◆ **TASK REQUIREMENTS**
Please recast the stretch of the listing from the line containing "phylum: Chordata" through the end of the listing as a numbered list, with blank lines and pictures left out.

◆ **DATASET RECORDS**
※ ※ ※

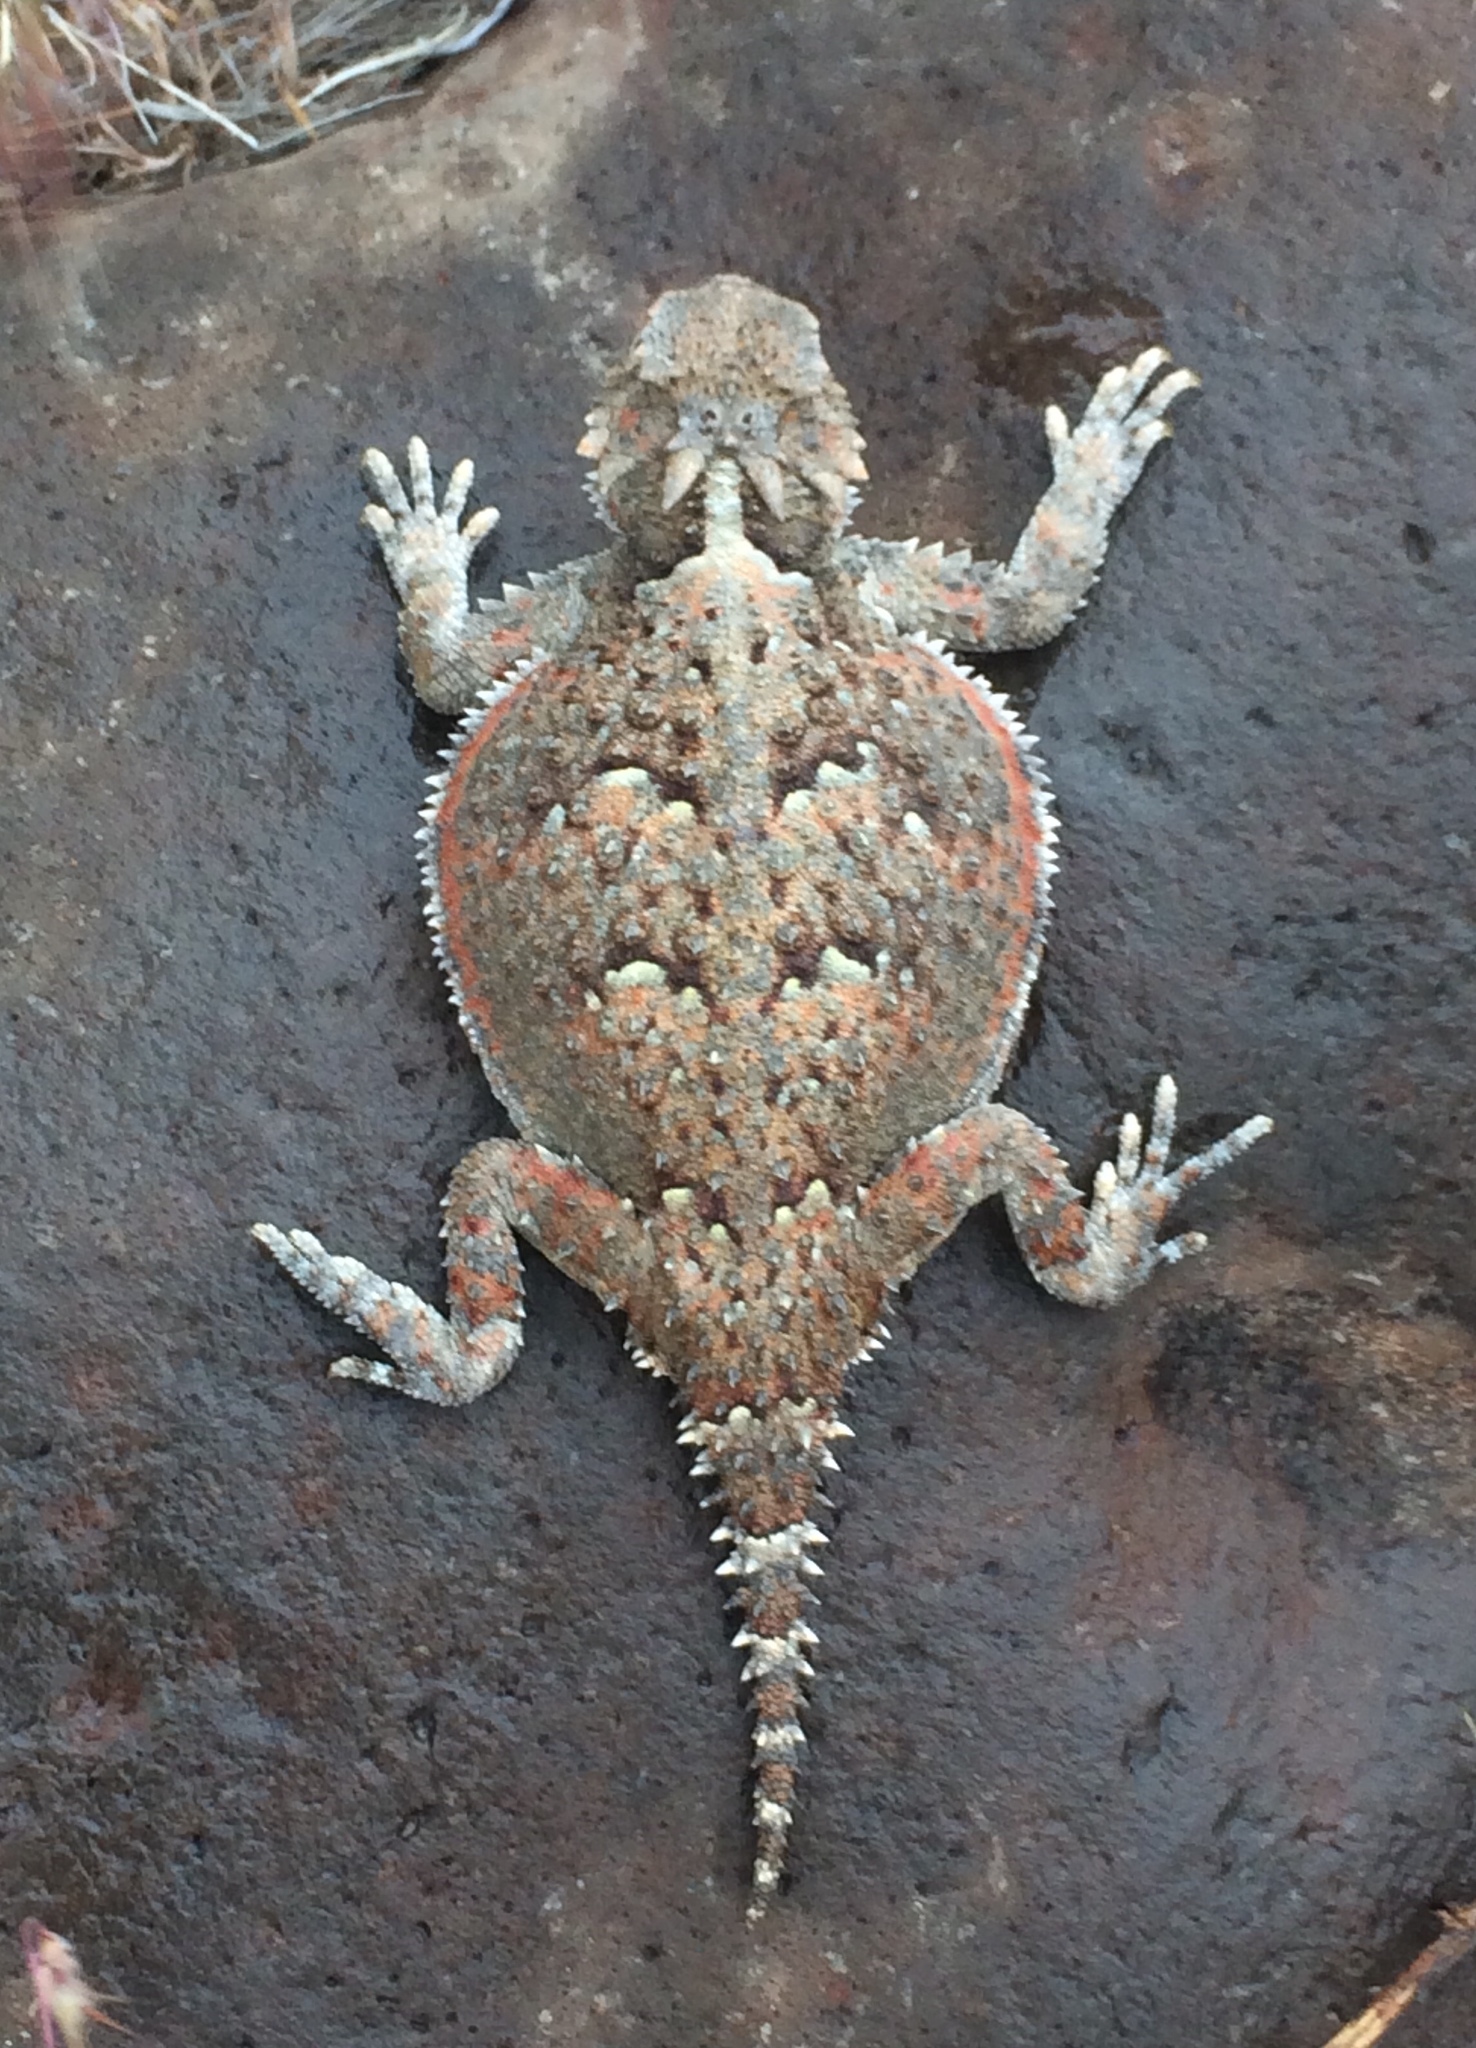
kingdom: Animalia
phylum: Chordata
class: Squamata
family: Phrynosomatidae
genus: Phrynosoma
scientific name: Phrynosoma platyrhinos
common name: Desert horned lizard
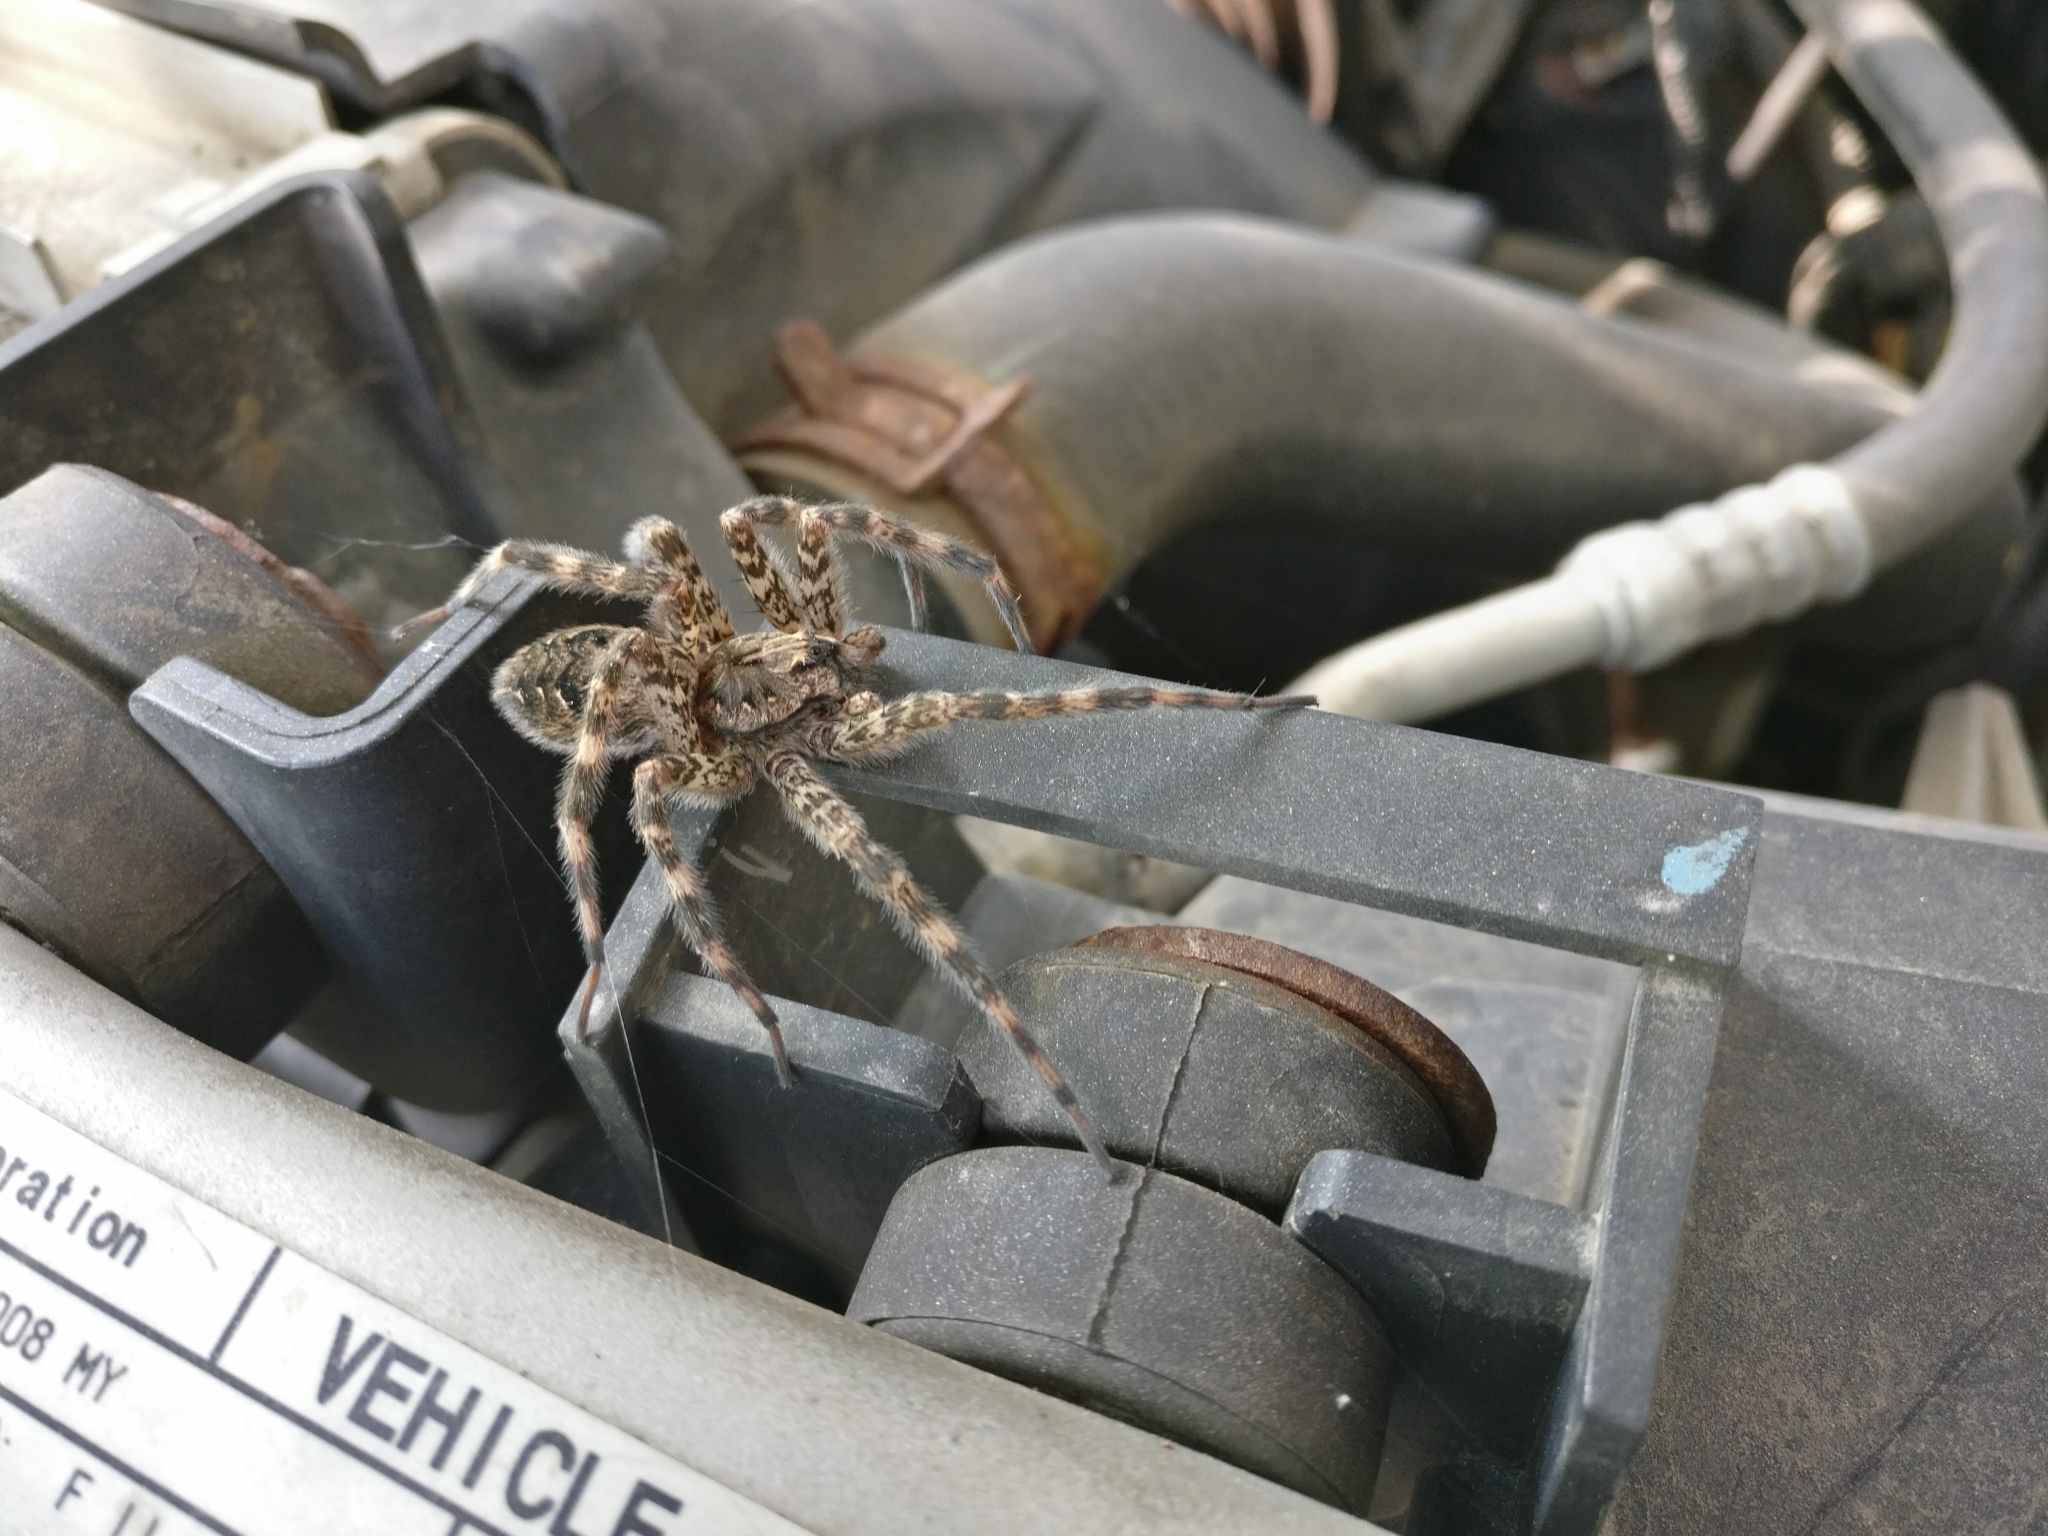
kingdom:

※ ※ ※

◆ **EXERCISE SOLUTION**
1. phylum: Chordata
2. class: Squamata
3. family: Phrynosomatidae
4. genus: Phrynosoma
5. scientific name: Phrynosoma platyrhinos
6. common name: Desert horned lizard
7. kingdom:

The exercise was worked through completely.